Pues bien, el sueño de ese niño y de algún que otro amigo más siempre fue calzarse los esquís para bajar las montañas más remotas y menos transitadas posibles. La mejor manera de conseguirlo, haciendo heliesquí, que, para quien no haya oído hablar nunca de ello, consiste en subir a un helicóptero en lugar de los habituales remontes que podemos encontrar en cualquier estación y poner rumbo a esas zonas donde sólo tú vas a disfrutar de esa nieve. Para tus padres: “Una locura, hijo”. Para tus hijos: “Quiero ir contigo, papá”.
Dicho y hecho. Sin niños, claro. Varias décadas después de haberlo planteado por primera vez, por fin decidimos que era el momento. Solventadas las responsabilidades familiares con la inestimable ayuda de nuestras parejas y apañados los quebraderos económicos (porque la experiencia es única, pero no es barata) sólo quedaba ponerse manos a la obra con un entrenamiento que nos ayudara a disfrutar al máximo el momento en lugar de sufrirlo.
Cuatro meses de gimnasio, de sentadillas, de peso muerto, de carrera, de bici, de ‘no te tomes esa cerveza que ya no queda nada para el viaje’… y objetivo cumplido. Un estado de forma más que aceptable en las fechas previstas. Ahora sólo quedaba disfrutar al máximo.
El destino elegido no podía ser otro que no fuera Whistler (Canadá), la cuna del heliesquí en el mundo y uno de los mejores resorts del planeta para practicar deportes de invierno. El día escogido, no sin cierta fortuna, nos ofrecía una previsión de sol y frío (-18 aproximadamente) pero sin viento ni precipitaciones en el horizonte, algo que sin duda se agradecía porque la sensación térmica podía haber bajado 20 grados más dado que las cimas a las que íbamos a acudir rondaban los 3000 metros.

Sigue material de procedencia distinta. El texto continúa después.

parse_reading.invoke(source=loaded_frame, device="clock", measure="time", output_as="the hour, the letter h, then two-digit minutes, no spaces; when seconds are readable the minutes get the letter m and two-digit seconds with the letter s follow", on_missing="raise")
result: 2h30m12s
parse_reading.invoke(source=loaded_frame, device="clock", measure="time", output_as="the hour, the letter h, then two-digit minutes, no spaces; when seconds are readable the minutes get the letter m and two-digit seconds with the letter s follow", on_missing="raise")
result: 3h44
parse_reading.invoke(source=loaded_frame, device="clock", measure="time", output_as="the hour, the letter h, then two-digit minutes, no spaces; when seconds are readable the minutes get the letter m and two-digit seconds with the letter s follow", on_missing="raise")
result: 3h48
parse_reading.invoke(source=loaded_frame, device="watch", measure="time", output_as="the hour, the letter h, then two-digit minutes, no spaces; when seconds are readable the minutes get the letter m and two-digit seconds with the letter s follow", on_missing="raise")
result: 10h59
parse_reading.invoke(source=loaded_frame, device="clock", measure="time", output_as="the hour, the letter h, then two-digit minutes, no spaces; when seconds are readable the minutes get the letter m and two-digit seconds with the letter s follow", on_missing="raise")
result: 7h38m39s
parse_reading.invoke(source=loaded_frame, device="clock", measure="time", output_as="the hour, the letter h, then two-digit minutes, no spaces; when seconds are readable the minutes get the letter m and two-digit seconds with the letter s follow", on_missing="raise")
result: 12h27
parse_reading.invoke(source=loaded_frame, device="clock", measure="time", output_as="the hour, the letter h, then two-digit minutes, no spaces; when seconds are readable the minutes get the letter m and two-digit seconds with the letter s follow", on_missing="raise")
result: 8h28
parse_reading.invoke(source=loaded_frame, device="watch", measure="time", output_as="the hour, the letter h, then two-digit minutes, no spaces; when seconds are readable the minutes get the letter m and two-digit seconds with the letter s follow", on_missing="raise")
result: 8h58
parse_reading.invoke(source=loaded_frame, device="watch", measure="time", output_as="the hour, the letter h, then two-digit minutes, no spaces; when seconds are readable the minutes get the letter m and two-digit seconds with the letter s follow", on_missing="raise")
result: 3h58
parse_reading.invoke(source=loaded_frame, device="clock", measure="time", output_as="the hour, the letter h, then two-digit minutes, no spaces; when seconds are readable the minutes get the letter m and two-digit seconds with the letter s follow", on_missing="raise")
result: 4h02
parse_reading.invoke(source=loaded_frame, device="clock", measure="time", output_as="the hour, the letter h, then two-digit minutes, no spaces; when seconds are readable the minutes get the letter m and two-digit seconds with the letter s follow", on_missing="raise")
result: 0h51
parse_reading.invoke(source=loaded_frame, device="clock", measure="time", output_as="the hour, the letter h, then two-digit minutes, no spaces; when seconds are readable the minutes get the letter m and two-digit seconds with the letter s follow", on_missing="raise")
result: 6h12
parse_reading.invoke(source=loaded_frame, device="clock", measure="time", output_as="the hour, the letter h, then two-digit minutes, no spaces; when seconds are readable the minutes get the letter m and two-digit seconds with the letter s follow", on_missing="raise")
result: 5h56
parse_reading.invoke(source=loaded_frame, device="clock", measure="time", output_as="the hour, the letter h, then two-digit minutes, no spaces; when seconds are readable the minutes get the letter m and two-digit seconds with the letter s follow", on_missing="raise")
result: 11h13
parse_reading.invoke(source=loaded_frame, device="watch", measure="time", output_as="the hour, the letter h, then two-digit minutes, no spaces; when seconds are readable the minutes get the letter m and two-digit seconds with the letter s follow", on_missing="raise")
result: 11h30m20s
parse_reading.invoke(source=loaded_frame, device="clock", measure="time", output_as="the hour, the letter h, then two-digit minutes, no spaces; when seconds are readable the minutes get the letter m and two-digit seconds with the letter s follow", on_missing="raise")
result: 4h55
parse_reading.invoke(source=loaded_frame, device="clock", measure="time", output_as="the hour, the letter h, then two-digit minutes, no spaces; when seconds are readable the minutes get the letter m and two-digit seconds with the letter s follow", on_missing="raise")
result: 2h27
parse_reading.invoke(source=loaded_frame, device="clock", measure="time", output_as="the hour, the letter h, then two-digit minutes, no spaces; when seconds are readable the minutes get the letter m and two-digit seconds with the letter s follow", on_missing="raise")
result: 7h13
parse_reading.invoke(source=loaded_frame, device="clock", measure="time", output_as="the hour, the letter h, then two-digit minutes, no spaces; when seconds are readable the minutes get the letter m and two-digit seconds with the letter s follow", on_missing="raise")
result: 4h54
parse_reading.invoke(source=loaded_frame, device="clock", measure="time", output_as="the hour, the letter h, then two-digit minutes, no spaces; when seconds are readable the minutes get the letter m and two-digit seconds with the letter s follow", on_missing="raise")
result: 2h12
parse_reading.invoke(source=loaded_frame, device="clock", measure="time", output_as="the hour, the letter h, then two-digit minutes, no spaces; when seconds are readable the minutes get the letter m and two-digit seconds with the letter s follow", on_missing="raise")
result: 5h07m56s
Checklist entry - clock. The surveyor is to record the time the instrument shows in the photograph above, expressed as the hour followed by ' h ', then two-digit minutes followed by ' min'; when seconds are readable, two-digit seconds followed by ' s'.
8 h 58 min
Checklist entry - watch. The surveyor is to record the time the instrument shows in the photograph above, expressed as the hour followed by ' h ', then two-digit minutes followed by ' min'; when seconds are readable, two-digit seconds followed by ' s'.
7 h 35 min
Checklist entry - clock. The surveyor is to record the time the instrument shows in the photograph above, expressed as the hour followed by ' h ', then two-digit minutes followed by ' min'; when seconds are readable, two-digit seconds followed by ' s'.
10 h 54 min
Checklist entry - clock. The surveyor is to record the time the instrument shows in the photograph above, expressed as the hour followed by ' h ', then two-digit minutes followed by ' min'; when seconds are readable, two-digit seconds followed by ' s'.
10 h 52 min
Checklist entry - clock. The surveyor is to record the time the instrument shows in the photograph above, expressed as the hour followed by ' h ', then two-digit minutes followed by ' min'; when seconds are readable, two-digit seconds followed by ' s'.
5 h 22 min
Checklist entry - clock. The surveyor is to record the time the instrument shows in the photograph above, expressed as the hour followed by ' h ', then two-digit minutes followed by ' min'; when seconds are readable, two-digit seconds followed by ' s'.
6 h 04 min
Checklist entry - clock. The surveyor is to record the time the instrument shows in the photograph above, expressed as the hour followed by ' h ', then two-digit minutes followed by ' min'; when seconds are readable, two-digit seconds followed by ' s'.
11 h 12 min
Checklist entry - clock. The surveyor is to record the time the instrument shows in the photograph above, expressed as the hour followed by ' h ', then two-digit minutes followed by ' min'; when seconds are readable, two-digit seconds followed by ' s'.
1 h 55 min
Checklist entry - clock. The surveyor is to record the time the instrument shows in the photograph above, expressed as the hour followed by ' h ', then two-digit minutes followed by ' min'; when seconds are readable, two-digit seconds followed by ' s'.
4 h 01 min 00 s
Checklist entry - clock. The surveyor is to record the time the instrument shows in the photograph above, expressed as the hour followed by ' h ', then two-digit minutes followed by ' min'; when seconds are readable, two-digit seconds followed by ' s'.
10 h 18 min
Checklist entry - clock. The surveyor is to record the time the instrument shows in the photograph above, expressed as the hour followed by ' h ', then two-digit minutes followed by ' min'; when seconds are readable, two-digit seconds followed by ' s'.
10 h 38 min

La noche previa, no nos engañemos, costó dormir. La adrenalina, la expectación y los nervios se apoderaron del grupo (cuatro amigos de la infancia con la cuarentena más que estrenada) entre vídeo y vídeo de YouTube con las bajadas más increíbles y con más de un susto que a alguno le hacía replantearse lo que estaba por venir. Sólo unas cuantas horas después, y jet lag de por medio, a las 6.30 sonaron las alarmas para prepararlo todo y estar puntuales a las 8.00 para la charla de seguridad.
Ahí, a medida que te van enseñando cómo actuar en caso de avalancha, para que sirve el transpondedor (un aparato que emite una señal para que te puedan localizar si te sepulta la nieve) del que no te vas a separar ni un segundo en todo el día, cómo utilizar el palo extensible para buscar a alguien enterrado en la nieve o cuál es la mejor manera de usar la pala para rescatar a alguien sin que se quede sin oxígeno, las pulsaciones se van disparando sin remedio (mi reloj llegó a marcar 150 y yo no suelo llegar a esa cifra con facilidad)… hasta que por fin subes al helicóptero con el resto del ‘equipo’.
En total, además del piloto y los dos guías (Marius y Darrell) nueve personas. Nosotros cuatro y cinco alemanes con el mismo brillo en los ojos pero una gran diferencia. Entre esos cinco alemanes estaba Margaret, una mujer capaz de desmontar todo lo que habíamos imaginado durante años sobre el día que hiciéramos heliesquí. Porque Margaret llega tranquila, sonriente, ilusionada y empoderada. ¡Porque Margaret tiene 72 años! Sí, 72 y ni un solo complejo. (¿Cuántas sentadillas habrá hecho esta mujer en los últimos meses?)
Como es lógico, y a ustedes les habría pasado lo mismo, todos nosotros alucinamos con nuestra compañera de viaje. ¿Cómo una mujer de 72 años va a poder esquiar en esas montañas? Pues pudo, vaya si pudo. ¿Y si se cae? Pues se levanta y sigue, con cierta ayuda pero sin la más mínima queja. ¿Y si se hace daño? Pues igual que si nos lo hacemos cualquiera de nosotros, aprieta los dientes y sigue bajando hasta el punto de encuentro. Admirable.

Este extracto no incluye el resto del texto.